Department of Respiratory Medicine, Respiratory Center, Toranomon Hospital, 2-2-2 Toranomon, Minato-ku, Tokyo 105-8470, Japan.
Jpn J Radiol. 2012 Aug;30(7):589-93. doi: 10.1007/s11604-012-0094-3. Epub 2012 Jun 12.
The purpose of our study was to evaluate the efficacy of computed-tomography (CT)-guided transthoracic needle biopsy (TNB) and fine needle aspiration (FNA) in diagnosing pulmonary infectious diseases.
We retrospectively reviewed the medical records of patients treated at our institution between October 2006 and September 2009 and identified 161 patients who had undergone CT-guided TNB or FNA. We conducted CT-guided TNB or FNA for the patients if bronchoscopy failed to provide proper diagnosis or if their thoracic lesions were not appropriate targets for bronchoscopy.

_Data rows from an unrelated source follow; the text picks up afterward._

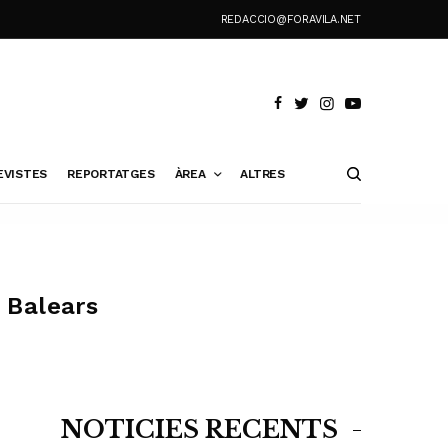
REDACCIO@FORAVILA.NET
EVISTES
REPORTATGES
ÀREA
ALTRES
s Balears
NOTÍCIES RECENTS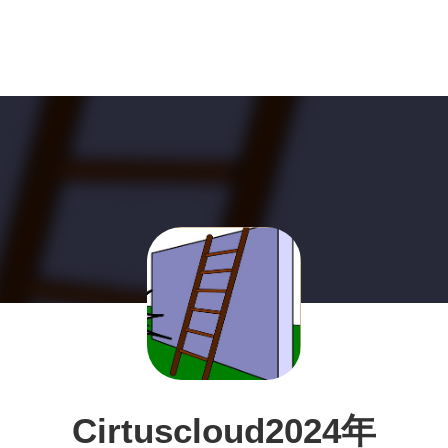
Cirtuscloud2024年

Twenty-three patients were diagnosed with pulmonary infectious diseases, of whom 17 were diagnosed by CT-guided TNB or FNA; sensitivity was therefore 73.9 % (17/23). The diagnostic rate for Aspergillus infection was especially high (75 %).
CT-guided TNB and FNA proved to be effective as alternative methods if bronchoscopy failed to diagnose pulmonary infectious diseases, with acceptable complication rates.
本研究旨在评估 CT 引导下经胸针吸活检(TNB)和细针抽吸(FNA)在诊断肺部感染性疾病中的疗效。
我们回顾性分析了 2006 年 10 月至 2009 年 9 月在我院治疗的患者的病历,并确定了 161 例接受 CT 引导 TNB 或 FNA 的患者。如果支气管镜检查无法提供明确诊断,或者患者的胸部病变不适合支气管镜检查,我们将为患者进行 CT 引导 TNB 或 FNA。
23 例患者被诊断为肺部感染性疾病,其中 17 例通过 CT 引导 TNB 或 FNA 诊断;因此,敏感性为 73.9%(17/23)。曲霉菌感染的诊断率尤其高(75%)。
如果支气管镜检查未能诊断肺部感染性疾病,CT 引导 TNB 和 FNA 可作为替代方法,且具有可接受的并发症发生率。